Twelve may not seem like a high number, but when you’re looking to decrease latency any way you can and working between two different location zones in the cloud, this can be significant improvement.
A Far Sync Instance, is just a small allocation of memory for the Oracle background processes, a matching number of redo logs, (+1 for threads used by the Fast Sync) and no actual datafiles. The primary then “ships” the redo logs to the Fast Sync Instance and then the Fast Sync can easily focus on its one task- send the redo logs wherever they need to go, no matter where that standby is located.
All of this is build out on Azure Virtual Machines, (VMs) with the appropriate version of Oracle installed on each VM, but of course, the Fast Sync instance can be placed on a very low VM sizing tier, as it doesn’t require many resources or it can be on a shared server if the existing product sharing the VM isn’t very “chatty”. The Oracle SGA for the Fast Sync can be as small as 300Mb and the CPU_COUNT=1. Remember, this is pushing redo logs to and from it all day, so it’s going to be busy on that front.
The above diagram demonstrates the best practices of both Oracle, as well as Azure for an Oracle Database, using Oracle Data Guard, but having the standby in a secondary location.

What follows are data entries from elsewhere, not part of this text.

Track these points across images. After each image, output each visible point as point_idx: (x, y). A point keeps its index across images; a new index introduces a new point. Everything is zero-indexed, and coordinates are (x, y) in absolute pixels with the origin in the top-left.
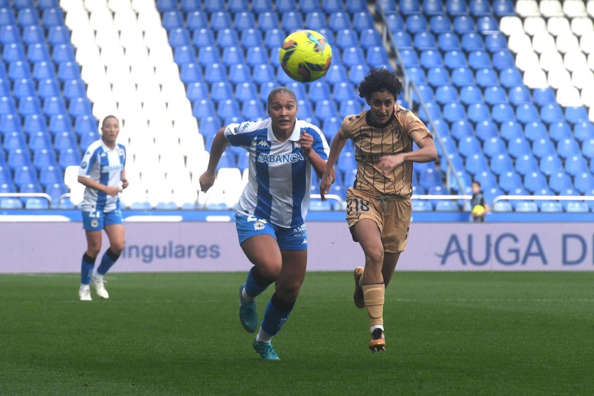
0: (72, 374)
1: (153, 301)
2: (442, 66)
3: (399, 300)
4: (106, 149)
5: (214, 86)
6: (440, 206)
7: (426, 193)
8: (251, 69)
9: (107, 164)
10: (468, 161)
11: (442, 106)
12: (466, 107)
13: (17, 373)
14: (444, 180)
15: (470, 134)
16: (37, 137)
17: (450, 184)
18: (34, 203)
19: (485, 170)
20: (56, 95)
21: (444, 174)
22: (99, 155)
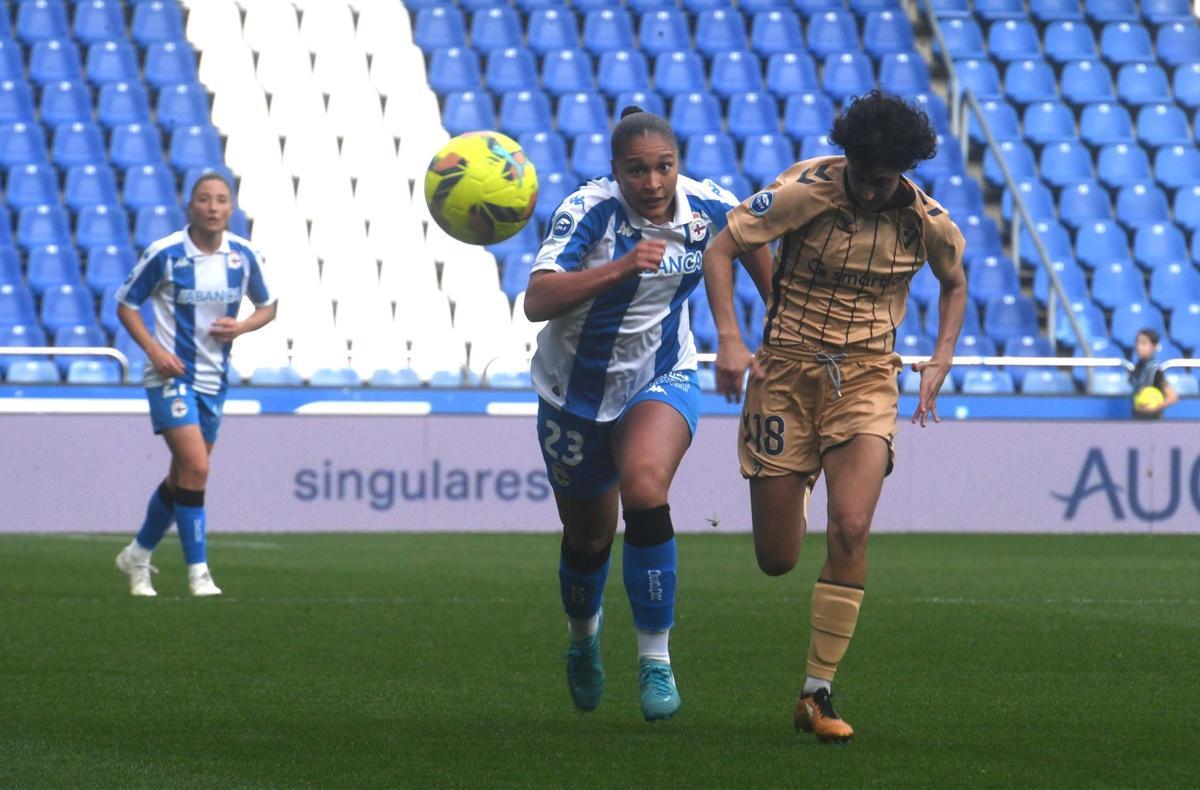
0: (174, 767)
1: (364, 600)
2: (1038, 56)
3: (936, 600)
4: (192, 250)
5: (508, 99)
6: (1032, 383)
7: (1000, 350)
8: (594, 60)
9: (191, 285)
10: (1097, 277)
11: (1037, 149)
12: (1094, 151)
13: (46, 766)
14: (1043, 322)
15: (1103, 216)
16: (94, 215)
17: (1056, 332)
18: (86, 370)
19: (1137, 299)
20: (141, 119)
21: (1042, 306)
22: (169, 263)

By using the Far Sync instance, we’re able to ensure that the standby commit of the redo logs is timely enough for the primary, (as this is part of the configuration for the Oracle Data Guard.)
In this configuration, you’ll notice that to support Oracle Data Guard in Azure, we’ve included Express Route to ensure solid performance to the users, since we all know, the network is the last bottleneck.
There are a few best practices to consider when building out this solution and this includes:
- Use Async compression to decrease latency on the Far Sync transfers.
- Configure redundant network links on the customer side of the Express Route to tolerate outages.
- Choose IOPS for the standby VM that is faster than that of the redo on the primary VM to keep up with the sync, (something you might not consider for a standby server, but it’s necessary for this configuration)
- The Far Sync instance should have the same number of redo logs as the primary, +1 for every thread
- Instead of using RMAN, use Azure Site Recovery to take snapshots of each of the VMs, including the Far Sync VM, eliminating extra stress on the database tier.
If you’ve wondered how you would design an Oracle Data Guard environment, either standard or active in Azure, this is how I recommend my customers to do it.